Hello,
I'm trying to find where to set (or at least verify the default setting) for the number of password attempts for Peer users and SolidCP login account users before the account gets locked out.
In WebsitePanel, this was located in Policies > WebsitePanel Policy. SolidCP has an equivalent setting area, but the setting itself is not there.
Any idea where this setting is located?
In SolidCP, the setting for the number of password attempts before a user account gets locked out can typically be found in the administration settings, but it may not be directly visible in the same way as it was in WebsitePanel.
To check or set this configuration:
- Log into the SolidCP Admin Panel.
- Navigate to the "Settings" section. This is usually found in the left sidebar.
- Look for "Security" or "User Policies." This area often contains settings related to password policies and lockout settings.
- Check for "Account Lockout" policies. You might find options related to maximum failed login attempts and lockout duration.
There is a "System Settings" section in the left hand navigation, but no User or Security options within it. I did poke around the web UI quite a bit before making this post, as well as in the application files and within the SolidCP database.
I also checked the "Policies" option under "Settings". This is the on the bottom right side of the administrator's Home screen in my case.

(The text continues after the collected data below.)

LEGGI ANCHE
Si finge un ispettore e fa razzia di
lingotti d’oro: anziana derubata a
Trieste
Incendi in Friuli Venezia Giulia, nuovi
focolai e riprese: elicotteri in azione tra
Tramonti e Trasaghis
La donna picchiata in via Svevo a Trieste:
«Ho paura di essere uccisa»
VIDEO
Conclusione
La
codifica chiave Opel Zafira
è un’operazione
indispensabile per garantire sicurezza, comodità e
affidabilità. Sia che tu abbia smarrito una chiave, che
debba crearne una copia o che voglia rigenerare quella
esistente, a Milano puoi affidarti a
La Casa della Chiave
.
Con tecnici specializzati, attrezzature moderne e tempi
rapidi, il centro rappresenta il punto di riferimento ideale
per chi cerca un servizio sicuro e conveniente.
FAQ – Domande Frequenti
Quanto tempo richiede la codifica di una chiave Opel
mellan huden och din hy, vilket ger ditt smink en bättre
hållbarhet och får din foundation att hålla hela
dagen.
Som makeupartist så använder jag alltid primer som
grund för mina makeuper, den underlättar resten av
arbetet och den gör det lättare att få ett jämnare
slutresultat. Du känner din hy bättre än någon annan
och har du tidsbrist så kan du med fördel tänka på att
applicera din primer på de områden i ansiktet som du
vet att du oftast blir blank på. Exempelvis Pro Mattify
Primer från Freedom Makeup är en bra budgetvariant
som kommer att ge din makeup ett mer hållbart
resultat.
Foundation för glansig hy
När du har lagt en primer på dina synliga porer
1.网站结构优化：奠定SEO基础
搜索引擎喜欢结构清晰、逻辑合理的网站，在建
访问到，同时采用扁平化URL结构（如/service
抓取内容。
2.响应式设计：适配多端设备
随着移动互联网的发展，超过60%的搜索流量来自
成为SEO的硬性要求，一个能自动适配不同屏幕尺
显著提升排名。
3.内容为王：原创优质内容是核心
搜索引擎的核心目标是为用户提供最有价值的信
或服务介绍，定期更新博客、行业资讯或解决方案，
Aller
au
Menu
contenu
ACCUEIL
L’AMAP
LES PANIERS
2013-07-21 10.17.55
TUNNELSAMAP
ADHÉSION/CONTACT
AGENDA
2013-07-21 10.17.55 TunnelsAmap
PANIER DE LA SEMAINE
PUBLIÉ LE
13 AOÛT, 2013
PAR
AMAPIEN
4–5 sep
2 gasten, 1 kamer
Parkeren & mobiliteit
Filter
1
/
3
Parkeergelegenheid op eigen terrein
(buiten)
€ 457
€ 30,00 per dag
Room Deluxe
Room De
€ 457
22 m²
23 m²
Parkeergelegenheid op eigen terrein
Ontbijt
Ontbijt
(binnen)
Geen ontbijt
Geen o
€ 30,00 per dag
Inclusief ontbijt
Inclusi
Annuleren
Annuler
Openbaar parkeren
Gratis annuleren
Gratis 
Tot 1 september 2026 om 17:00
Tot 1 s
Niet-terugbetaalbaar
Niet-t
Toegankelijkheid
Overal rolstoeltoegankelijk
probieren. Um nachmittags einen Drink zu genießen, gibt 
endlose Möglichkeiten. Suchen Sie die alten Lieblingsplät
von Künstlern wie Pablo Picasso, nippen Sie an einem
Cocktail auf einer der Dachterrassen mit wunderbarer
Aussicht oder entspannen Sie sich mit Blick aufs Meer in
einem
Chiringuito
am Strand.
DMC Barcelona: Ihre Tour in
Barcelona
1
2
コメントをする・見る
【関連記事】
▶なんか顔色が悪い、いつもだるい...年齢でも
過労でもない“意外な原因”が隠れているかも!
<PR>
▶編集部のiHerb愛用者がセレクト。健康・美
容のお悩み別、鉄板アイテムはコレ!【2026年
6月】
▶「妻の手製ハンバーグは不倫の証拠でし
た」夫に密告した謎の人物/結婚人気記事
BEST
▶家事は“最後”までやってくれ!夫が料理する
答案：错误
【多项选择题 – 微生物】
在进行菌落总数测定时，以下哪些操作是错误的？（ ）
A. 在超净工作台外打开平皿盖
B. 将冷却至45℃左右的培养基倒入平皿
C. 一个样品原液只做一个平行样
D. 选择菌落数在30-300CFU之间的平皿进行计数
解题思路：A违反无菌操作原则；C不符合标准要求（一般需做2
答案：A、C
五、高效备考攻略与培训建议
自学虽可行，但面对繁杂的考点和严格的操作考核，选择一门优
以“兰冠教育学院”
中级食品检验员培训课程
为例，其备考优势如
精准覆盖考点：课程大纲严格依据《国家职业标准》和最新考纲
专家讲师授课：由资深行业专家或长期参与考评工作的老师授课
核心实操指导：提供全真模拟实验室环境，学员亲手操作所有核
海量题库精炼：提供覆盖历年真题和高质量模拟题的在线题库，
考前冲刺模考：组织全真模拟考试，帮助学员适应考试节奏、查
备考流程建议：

There is a "SolidCP Policies" section within "Settings". There are options there for setting password complexity and age, but nothing regarding lockout settings.
Under "Hosted Organization Policies", there are similar settings for password complexity and age, but there's an additional checkbox to enable "Password Lockout" settings, with options to configure exactly what I'm looking for. However, it's my understanding this would apply to AD users within the hosted organizations managed by SolidCP, not SolidCP administrator or peer accounts. I'm looking for exactly those settings, but ones that would apply to the accounts within SolidCP itself rather than the accounts of the servers/services it manages.